• DIRECTIONS FOR THIS TASK: Please return the records below exactly as they stand.

• RECORDS FOR THE EXERCISE:
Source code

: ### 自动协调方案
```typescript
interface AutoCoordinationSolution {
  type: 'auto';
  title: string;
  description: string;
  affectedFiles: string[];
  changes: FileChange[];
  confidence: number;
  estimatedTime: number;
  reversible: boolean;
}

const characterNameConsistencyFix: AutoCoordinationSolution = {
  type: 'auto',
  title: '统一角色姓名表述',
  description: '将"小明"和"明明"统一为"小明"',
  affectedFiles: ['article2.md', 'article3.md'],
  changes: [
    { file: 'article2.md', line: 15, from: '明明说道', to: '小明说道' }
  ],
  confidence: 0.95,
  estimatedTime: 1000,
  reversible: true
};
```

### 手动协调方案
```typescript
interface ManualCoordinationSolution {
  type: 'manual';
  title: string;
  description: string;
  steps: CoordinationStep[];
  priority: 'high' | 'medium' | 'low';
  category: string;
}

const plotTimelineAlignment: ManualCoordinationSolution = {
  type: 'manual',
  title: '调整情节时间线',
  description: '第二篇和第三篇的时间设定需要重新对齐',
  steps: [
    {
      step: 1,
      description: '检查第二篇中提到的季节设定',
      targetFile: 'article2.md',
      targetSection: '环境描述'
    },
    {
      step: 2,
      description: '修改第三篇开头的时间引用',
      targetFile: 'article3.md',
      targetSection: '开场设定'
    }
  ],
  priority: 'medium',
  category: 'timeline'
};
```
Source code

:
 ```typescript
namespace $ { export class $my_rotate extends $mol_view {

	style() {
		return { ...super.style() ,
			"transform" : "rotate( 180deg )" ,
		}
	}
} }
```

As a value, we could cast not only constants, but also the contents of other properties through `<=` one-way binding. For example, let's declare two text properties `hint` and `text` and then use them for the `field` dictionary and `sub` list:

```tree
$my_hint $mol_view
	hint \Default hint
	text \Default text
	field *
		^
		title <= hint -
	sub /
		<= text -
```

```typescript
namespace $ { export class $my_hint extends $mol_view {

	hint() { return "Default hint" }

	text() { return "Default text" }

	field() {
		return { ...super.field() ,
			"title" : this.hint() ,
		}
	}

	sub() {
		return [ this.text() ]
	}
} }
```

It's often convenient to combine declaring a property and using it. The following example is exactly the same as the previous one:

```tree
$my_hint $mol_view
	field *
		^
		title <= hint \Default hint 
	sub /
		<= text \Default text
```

• RESULT OF THE EXERCISE:
Source code

: ### 自动协调方案
```typescript
interface AutoCoordinationSolution {
  type: 'auto';
  title: string;
  description: string;
  affectedFiles: string[];
  changes: FileChange[];
  confidence: number;
  estimatedTime: number;
  reversible: boolean;
}

const characterNameConsistencyFix: AutoCoordinationSolution = {
  type: 'auto',
  title: '统一角色姓名表述',
  description: '将"小明"和"明明"统一为"小明"',
  affectedFiles: ['article2.md', 'article3.md'],
  changes: [
    { file: 'article2.md', line: 15, from: '明明说道', to: '小明说道' }
  ],
  confidence: 0.95,
  estimatedTime: 1000,
  reversible: true
};
```

### 手动协调方案
```typescript
interface ManualCoordinationSolution {
  type: 'manual';
  title: string;
  description: string;
  steps: CoordinationStep[];
  priority: 'high' | 'medium' | 'low';
  category: string;
}

const plotTimelineAlignment: ManualCoordinationSolution = {
  type: 'manual',
  title: '调整情节时间线',
  description: '第二篇和第三篇的时间设定需要重新对齐',
  steps: [
    {
      step: 1,
      description: '检查第二篇中提到的季节设定',
      targetFile: 'article2.md',
      targetSection: '环境描述'
    },
    {
      step: 2,
      description: '修改第三篇开头的时间引用',
      targetFile: 'article3.md',
      targetSection: '开场设定'
    }
  ],
  priority: 'medium',
  category: 'timeline'
};
```
Source code

:
 ```typescript
namespace $ { export class $my_rotate extends $mol_view {

	style() {
		return { ...super.style() ,
			"transform" : "rotate( 180deg )" ,
		}
	}
} }
```

As a value, we could cast not only constants, but also the contents of other properties through `<=` one-way binding. For example, let's declare two text properties `hint` and `text` and then use them for the `field` dictionary and `sub` list:

```tree
$my_hint $mol_view
	hint \Default hint
	text \Default text
	field *
		^
		title <= hint -
	sub /
		<= text -
```

```typescript
namespace $ { export class $my_hint extends $mol_view {

	hint() { return "Default hint" }

	text() { return "Default text" }

	field() {
		return { ...super.field() ,
			"title" : this.hint() ,
		}
	}

	sub() {
		return [ this.text() ]
	}
} }
```

It's often convenient to combine declaring a property and using it. The following example is exactly the same as the previous one:

```tree
$my_hint $mol_view
	field *
		^
		title <= hint \Default hint 
	sub /
		<= text \Default text
```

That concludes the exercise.